# TASK DIRECTIONS:
There is one span to output from the data below: the lines starting at the line with "M840 293 1035" and ending at the line with "M563 297 845 461". Output it exactly, ends included, nothing more.
*****
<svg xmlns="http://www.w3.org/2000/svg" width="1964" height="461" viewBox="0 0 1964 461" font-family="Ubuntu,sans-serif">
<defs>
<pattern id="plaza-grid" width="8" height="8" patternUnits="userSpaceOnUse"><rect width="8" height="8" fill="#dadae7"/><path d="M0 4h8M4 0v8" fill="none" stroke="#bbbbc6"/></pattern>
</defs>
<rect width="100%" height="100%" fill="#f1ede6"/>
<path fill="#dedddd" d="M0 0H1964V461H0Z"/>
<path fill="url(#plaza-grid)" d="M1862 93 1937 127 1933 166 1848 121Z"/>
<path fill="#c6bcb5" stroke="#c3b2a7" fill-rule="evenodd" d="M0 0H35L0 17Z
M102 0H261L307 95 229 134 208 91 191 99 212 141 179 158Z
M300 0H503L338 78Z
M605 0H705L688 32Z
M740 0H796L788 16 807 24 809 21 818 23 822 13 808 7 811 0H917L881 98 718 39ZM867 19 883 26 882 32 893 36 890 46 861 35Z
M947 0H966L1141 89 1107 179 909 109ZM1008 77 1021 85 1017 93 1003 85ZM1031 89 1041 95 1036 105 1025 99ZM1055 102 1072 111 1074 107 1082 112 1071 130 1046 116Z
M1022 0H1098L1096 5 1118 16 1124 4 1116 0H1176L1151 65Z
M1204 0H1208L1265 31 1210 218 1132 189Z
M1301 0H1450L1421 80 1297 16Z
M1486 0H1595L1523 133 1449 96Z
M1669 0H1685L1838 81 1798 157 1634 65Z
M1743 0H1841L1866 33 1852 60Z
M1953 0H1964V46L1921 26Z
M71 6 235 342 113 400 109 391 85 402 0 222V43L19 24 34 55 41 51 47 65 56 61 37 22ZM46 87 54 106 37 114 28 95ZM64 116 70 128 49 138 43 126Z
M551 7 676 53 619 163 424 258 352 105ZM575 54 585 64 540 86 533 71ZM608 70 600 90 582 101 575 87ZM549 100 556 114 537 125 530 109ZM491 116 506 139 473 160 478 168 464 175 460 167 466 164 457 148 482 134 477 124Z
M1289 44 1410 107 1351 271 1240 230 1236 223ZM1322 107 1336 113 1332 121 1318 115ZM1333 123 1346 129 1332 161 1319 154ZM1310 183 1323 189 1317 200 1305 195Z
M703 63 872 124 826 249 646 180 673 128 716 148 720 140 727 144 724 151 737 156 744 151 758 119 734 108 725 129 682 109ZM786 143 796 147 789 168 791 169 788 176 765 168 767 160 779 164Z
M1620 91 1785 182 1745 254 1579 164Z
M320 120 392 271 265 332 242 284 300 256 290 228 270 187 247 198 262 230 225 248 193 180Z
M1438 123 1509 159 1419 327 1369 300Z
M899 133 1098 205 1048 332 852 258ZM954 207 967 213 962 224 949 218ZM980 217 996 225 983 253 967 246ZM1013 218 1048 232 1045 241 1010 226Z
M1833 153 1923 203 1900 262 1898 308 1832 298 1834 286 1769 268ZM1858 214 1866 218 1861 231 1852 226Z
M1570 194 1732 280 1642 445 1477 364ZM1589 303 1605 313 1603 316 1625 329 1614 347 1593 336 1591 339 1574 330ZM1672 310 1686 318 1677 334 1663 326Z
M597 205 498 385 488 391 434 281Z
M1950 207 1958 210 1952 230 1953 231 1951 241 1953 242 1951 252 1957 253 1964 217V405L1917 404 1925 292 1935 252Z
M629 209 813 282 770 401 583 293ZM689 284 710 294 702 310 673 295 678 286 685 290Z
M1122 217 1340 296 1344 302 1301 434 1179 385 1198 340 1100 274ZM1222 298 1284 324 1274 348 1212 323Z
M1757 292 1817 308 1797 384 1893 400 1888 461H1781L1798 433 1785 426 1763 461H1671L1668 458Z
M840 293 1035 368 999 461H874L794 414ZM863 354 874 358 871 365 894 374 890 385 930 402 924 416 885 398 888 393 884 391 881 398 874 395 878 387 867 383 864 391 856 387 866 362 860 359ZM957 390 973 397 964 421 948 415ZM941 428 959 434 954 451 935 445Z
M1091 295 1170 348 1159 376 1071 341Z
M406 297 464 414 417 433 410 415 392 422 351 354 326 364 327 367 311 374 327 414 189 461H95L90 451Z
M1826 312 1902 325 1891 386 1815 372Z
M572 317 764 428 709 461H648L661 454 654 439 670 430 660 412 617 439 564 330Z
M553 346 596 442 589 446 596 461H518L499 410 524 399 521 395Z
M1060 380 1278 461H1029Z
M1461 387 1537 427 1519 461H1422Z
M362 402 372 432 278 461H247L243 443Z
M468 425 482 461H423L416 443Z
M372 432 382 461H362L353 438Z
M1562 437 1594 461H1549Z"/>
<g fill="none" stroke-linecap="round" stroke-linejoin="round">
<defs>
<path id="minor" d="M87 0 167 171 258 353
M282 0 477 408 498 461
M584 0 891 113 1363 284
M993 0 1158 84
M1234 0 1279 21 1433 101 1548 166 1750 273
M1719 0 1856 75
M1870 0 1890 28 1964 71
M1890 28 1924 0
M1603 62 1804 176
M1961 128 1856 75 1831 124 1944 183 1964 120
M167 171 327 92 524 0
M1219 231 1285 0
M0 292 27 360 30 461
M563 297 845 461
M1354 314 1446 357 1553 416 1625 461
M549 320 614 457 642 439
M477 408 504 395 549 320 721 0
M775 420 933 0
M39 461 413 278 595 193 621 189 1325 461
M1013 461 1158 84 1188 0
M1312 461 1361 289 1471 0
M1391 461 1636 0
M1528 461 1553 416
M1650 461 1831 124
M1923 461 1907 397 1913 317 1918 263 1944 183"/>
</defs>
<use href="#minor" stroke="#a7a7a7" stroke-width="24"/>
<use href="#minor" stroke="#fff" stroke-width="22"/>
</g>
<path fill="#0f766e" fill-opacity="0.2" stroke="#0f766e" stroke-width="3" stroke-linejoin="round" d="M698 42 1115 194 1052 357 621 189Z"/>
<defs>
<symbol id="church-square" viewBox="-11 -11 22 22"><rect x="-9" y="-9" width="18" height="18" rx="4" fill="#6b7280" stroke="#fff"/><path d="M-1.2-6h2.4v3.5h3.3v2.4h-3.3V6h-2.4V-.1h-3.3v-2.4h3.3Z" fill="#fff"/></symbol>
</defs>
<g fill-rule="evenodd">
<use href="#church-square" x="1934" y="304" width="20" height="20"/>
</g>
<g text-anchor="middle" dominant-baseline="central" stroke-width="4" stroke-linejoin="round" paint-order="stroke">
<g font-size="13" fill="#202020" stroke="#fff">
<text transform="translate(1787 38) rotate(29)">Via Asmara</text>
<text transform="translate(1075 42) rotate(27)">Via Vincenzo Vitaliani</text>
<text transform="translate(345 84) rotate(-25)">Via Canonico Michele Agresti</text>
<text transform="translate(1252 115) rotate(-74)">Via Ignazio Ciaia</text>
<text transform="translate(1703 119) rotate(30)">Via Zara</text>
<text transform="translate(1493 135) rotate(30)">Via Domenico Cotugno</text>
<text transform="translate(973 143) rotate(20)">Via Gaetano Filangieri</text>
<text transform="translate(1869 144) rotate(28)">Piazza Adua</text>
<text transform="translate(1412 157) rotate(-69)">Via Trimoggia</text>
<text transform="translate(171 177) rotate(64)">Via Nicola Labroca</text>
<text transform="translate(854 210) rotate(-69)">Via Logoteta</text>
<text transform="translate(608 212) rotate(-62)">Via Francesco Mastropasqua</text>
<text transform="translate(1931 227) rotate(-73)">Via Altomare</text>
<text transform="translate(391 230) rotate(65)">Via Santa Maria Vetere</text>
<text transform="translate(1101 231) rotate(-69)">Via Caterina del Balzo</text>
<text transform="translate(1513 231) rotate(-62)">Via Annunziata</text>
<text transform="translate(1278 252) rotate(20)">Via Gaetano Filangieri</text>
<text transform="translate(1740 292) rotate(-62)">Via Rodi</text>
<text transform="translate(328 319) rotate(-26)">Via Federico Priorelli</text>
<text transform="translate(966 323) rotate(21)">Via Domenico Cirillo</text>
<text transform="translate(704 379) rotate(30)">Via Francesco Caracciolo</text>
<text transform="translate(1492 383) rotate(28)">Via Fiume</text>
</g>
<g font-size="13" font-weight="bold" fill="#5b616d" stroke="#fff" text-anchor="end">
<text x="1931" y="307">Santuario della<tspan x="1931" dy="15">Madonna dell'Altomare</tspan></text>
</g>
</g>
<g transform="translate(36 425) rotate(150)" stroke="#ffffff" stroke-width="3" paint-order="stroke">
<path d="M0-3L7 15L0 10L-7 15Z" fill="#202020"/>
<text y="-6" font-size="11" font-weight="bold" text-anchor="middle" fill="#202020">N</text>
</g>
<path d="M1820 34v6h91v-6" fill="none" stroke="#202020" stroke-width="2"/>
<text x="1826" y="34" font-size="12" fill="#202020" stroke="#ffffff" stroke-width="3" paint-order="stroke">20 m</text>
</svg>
*****
# ANSWER SECTION:
M840 293 1035 368 999 461H874L794 414ZM863 354 874 358 871 365 894 374 890 385 930 402 924 416 885 398 888 393 884 391 881 398 874 395 878 387 867 383 864 391 856 387 866 362 860 359ZM957 390 973 397 964 421 948 415ZM941 428 959 434 954 451 935 445Z
M1091 295 1170 348 1159 376 1071 341Z
M406 297 464 414 417 433 410 415 392 422 351 354 326 364 327 367 311 374 327 414 189 461H95L90 451Z
M1826 312 1902 325 1891 386 1815 372Z
M572 317 764 428 709 461H648L661 454 654 439 670 430 660 412 617 439 564 330Z
M553 346 596 442 589 446 596 461H518L499 410 524 399 521 395Z
M1060 380 1278 461H1029Z
M1461 387 1537 427 1519 461H1422Z
M362 402 372 432 278 461H247L243 443Z
M468 425 482 461H423L416 443Z
M372 432 382 461H362L353 438Z
M1562 437 1594 461H1549Z"/>
<g fill="none" stroke-linecap="round" stroke-linejoin="round">
<defs>
<path id="minor" d="M87 0 167 171 258 353
M282 0 477 408 498 461
M584 0 891 113 1363 284
M993 0 1158 84
M1234 0 1279 21 1433 101 1548 166 1750 273
M1719 0 1856 75
M1870 0 1890 28 1964 71
M1890 28 1924 0
M1603 62 1804 176
M1961 128 1856 75 1831 124 1944 183 1964 120
M167 171 327 92 524 0
M1219 231 1285 0
M0 292 27 360 30 461
M563 297 845 461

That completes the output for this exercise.